Job:
An exact copy of each record is required.

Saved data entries
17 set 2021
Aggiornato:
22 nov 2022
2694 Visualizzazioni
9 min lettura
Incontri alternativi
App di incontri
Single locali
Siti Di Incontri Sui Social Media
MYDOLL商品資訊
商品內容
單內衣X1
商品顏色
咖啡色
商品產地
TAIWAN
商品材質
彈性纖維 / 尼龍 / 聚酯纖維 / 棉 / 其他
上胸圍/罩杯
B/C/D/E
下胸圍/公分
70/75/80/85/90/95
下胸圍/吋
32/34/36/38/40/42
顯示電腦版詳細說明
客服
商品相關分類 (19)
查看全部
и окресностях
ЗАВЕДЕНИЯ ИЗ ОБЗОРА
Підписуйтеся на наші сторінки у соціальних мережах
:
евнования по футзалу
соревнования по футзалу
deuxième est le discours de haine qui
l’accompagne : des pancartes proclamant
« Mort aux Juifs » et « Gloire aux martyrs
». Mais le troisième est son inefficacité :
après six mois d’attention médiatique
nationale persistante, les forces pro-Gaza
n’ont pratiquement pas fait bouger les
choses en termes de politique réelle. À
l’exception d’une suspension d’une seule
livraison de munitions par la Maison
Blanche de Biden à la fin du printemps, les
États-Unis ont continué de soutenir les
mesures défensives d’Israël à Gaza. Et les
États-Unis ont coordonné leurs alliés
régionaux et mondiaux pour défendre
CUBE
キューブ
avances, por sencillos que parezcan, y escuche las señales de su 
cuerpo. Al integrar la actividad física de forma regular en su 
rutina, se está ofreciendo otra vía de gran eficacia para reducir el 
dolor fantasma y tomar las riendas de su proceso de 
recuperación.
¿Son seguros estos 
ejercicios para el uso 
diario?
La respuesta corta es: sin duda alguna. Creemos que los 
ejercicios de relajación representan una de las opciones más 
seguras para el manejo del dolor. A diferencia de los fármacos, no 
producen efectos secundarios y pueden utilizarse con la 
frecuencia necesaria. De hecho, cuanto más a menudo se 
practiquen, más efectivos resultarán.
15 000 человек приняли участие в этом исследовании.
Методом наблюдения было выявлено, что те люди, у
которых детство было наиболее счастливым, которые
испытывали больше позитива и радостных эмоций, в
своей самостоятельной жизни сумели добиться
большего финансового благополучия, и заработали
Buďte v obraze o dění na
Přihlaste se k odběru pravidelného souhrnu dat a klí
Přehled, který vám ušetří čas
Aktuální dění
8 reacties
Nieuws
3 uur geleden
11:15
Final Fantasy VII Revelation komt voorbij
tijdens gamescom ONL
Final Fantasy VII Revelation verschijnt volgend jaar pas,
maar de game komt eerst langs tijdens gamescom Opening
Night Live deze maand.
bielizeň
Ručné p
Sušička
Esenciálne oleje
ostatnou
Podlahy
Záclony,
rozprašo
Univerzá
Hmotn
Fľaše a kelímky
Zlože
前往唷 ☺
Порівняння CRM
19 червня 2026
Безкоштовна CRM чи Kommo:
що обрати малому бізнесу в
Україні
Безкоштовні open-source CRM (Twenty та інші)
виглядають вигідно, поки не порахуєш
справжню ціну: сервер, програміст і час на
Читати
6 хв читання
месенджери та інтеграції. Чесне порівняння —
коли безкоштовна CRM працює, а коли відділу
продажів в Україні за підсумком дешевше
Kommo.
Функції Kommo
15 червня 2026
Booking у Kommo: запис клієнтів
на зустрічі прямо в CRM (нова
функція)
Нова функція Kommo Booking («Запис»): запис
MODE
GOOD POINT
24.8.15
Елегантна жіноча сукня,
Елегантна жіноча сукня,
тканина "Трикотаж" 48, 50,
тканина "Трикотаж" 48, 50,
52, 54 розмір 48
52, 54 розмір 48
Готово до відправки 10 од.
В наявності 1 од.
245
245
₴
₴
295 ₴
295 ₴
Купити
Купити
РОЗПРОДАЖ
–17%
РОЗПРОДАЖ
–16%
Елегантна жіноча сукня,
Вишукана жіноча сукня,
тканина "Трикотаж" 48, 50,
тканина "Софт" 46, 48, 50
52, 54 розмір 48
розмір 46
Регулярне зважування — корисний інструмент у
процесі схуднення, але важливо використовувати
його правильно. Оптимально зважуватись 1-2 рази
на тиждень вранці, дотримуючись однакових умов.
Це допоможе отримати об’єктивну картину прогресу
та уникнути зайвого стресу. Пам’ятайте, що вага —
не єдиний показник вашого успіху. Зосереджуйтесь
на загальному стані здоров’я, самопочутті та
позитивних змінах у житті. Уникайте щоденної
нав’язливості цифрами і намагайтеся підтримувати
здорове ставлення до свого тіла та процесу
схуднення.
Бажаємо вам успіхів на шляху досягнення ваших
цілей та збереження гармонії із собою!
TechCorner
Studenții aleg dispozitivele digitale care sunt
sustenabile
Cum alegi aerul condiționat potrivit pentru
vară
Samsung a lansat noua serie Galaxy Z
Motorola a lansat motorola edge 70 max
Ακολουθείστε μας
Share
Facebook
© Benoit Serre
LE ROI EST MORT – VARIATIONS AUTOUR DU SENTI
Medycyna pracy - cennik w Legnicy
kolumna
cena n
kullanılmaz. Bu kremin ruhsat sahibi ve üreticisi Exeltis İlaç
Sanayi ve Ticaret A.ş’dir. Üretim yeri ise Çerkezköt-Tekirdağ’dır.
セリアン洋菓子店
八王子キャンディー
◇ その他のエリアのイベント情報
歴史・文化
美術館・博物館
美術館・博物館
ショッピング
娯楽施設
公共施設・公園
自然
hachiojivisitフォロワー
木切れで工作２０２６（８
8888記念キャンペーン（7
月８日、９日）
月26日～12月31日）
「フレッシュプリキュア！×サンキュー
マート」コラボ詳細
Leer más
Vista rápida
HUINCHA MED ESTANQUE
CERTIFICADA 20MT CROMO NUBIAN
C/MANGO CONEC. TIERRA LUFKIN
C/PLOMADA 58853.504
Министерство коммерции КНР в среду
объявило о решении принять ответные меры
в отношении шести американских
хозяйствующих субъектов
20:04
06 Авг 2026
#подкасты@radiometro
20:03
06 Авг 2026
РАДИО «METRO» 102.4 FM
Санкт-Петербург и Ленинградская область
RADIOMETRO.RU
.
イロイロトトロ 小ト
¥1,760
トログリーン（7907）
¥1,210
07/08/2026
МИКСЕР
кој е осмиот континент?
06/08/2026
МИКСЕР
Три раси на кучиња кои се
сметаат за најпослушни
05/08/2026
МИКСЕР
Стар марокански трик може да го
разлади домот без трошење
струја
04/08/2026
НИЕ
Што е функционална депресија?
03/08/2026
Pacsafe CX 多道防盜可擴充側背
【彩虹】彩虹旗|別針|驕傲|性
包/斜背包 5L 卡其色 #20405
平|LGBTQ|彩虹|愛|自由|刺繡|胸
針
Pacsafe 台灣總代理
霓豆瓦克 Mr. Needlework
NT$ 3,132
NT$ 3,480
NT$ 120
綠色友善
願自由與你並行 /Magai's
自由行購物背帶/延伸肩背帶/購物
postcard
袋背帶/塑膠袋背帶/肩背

Answer to this exercise:
17 set 2021
Aggiornato:
22 nov 2022
2694 Visualizzazioni
9 min lettura
Incontri alternativi
App di incontri
Single locali
Siti Di Incontri Sui Social Media
MYDOLL商品資訊
商品內容
單內衣X1
商品顏色
咖啡色
商品產地
TAIWAN
商品材質
彈性纖維 / 尼龍 / 聚酯纖維 / 棉 / 其他
上胸圍/罩杯
B/C/D/E
下胸圍/公分
70/75/80/85/90/95
下胸圍/吋
32/34/36/38/40/42
顯示電腦版詳細說明
客服
商品相關分類 (19)
查看全部
и окресностях
ЗАВЕДЕНИЯ ИЗ ОБЗОРА
Підписуйтеся на наші сторінки у соціальних мережах
:
евнования по футзалу
соревнования по футзалу
deuxième est le discours de haine qui
l’accompagne : des pancartes proclamant
« Mort aux Juifs » et « Gloire aux martyrs
». Mais le troisième est son inefficacité :
après six mois d’attention médiatique
nationale persistante, les forces pro-Gaza
n’ont pratiquement pas fait bouger les
choses en termes de politique réelle. À
l’exception d’une suspension d’une seule
livraison de munitions par la Maison
Blanche de Biden à la fin du printemps, les
États-Unis ont continué de soutenir les
mesures défensives d’Israël à Gaza. Et les
États-Unis ont coordonné leurs alliés
régionaux et mondiaux pour défendre
CUBE
キューブ
avances, por sencillos que parezcan, y escuche las señales de su 
cuerpo. Al integrar la actividad física de forma regular en su 
rutina, se está ofreciendo otra vía de gran eficacia para reducir el 
dolor fantasma y tomar las riendas de su proceso de 
recuperación.
¿Son seguros estos 
ejercicios para el uso 
diario?
La respuesta corta es: sin duda alguna. Creemos que los 
ejercicios de relajación representan una de las opciones más 
seguras para el manejo del dolor. A diferencia de los fármacos, no 
producen efectos secundarios y pueden utilizarse con la 
frecuencia necesaria. De hecho, cuanto más a menudo se 
practiquen, más efectivos resultarán.
15 000 человек приняли участие в этом исследовании.
Методом наблюдения было выявлено, что те люди, у
которых детство было наиболее счастливым, которые
испытывали больше позитива и радостных эмоций, в
своей самостоятельной жизни сумели добиться
большего финансового благополучия, и заработали
Buďte v obraze o dění na
Přihlaste se k odběru pravidelného souhrnu dat a klí
Přehled, který vám ušetří čas
Aktuální dění
8 reacties
Nieuws
3 uur geleden
11:15
Final Fantasy VII Revelation komt voorbij
tijdens gamescom ONL
Final Fantasy VII Revelation verschijnt volgend jaar pas,
maar de game komt eerst langs tijdens gamescom Opening
Night Live deze maand.
bielizeň
Ručné p
Sušička
Esenciálne oleje
ostatnou
Podlahy
Záclony,
rozprašo
Univerzá
Hmotn
Fľaše a kelímky
Zlože
前往唷 ☺
Порівняння CRM
19 червня 2026
Безкоштовна CRM чи Kommo:
що обрати малому бізнесу в
Україні
Безкоштовні open-source CRM (Twenty та інші)
виглядають вигідно, поки не порахуєш
справжню ціну: сервер, програміст і час на
Читати
6 хв читання
месенджери та інтеграції. Чесне порівняння —
коли безкоштовна CRM працює, а коли відділу
продажів в Україні за підсумком дешевше
Kommo.
Функції Kommo
15 червня 2026
Booking у Kommo: запис клієнтів
на зустрічі прямо в CRM (нова
функція)
Нова функція Kommo Booking («Запис»): запис
MODE
GOOD POINT
24.8.15
Елегантна жіноча сукня,
Елегантна жіноча сукня,
тканина "Трикотаж" 48, 50,
тканина "Трикотаж" 48, 50,
52, 54 розмір 48
52, 54 розмір 48
Готово до відправки 10 од.
В наявності 1 од.
245
245
₴
₴
295 ₴
295 ₴
Купити
Купити
РОЗПРОДАЖ
–17%
РОЗПРОДАЖ
–16%
Елегантна жіноча сукня,
Вишукана жіноча сукня,
тканина "Трикотаж" 48, 50,
тканина "Софт" 46, 48, 50
52, 54 розмір 48
розмір 46
Регулярне зважування — корисний інструмент у
процесі схуднення, але важливо використовувати
його правильно. Оптимально зважуватись 1-2 рази
на тиждень вранці, дотримуючись однакових умов.
Це допоможе отримати об’єктивну картину прогресу
та уникнути зайвого стресу. Пам’ятайте, що вага —
не єдиний показник вашого успіху. Зосереджуйтесь
на загальному стані здоров’я, самопочутті та
позитивних змінах у житті. Уникайте щоденної
нав’язливості цифрами і намагайтеся підтримувати
здорове ставлення до свого тіла та процесу
схуднення.
Бажаємо вам успіхів на шляху досягнення ваших
цілей та збереження гармонії із собою!
TechCorner
Studenții aleg dispozitivele digitale care sunt
sustenabile
Cum alegi aerul condiționat potrivit pentru
vară
Samsung a lansat noua serie Galaxy Z
Motorola a lansat motorola edge 70 max
Ακολουθείστε μας
Share
Facebook
© Benoit Serre
LE ROI EST MORT – VARIATIONS AUTOUR DU SENTI
Medycyna pracy - cennik w Legnicy
kolumna
cena n
kullanılmaz. Bu kremin ruhsat sahibi ve üreticisi Exeltis İlaç
Sanayi ve Ticaret A.ş’dir. Üretim yeri ise Çerkezköt-Tekirdağ’dır.
セリアン洋菓子店
八王子キャンディー
◇ その他のエリアのイベント情報
歴史・文化
美術館・博物館
美術館・博物館
ショッピング
娯楽施設
公共施設・公園
自然
hachiojivisitフォロワー
木切れで工作２０２６（８
8888記念キャンペーン（7
月８日、９日）
月26日～12月31日）
「フレッシュプリキュア！×サンキュー
マート」コラボ詳細
Leer más
Vista rápida
HUINCHA MED ESTANQUE
CERTIFICADA 20MT CROMO NUBIAN
C/MANGO CONEC. TIERRA LUFKIN
C/PLOMADA 58853.504
Министерство коммерции КНР в среду
объявило о решении принять ответные меры
в отношении шести американских
хозяйствующих субъектов
20:04
06 Авг 2026
#подкасты@radiometro
20:03
06 Авг 2026
РАДИО «METRO» 102.4 FM
Санкт-Петербург и Ленинградская область
RADIOMETRO.RU
.
イロイロトトロ 小ト
¥1,760
トログリーン（7907）
¥1,210
07/08/2026
МИКСЕР
кој е осмиот континент?
06/08/2026
МИКСЕР
Три раси на кучиња кои се
сметаат за најпослушни
05/08/2026
МИКСЕР
Стар марокански трик може да го
разлади домот без трошење
струја
04/08/2026
НИЕ
Што е функционална депресија?
03/08/2026
Pacsafe CX 多道防盜可擴充側背
【彩虹】彩虹旗|別針|驕傲|性
包/斜背包 5L 卡其色 #20405
平|LGBTQ|彩虹|愛|自由|刺繡|胸
針
Pacsafe 台灣總代理
霓豆瓦克 Mr. Needlework
NT$ 3,132
NT$ 3,480
NT$ 120
綠色友善
願自由與你並行 /Magai's
自由行購物背帶/延伸肩背帶/購物
postcard
袋背帶/塑膠袋背帶/肩背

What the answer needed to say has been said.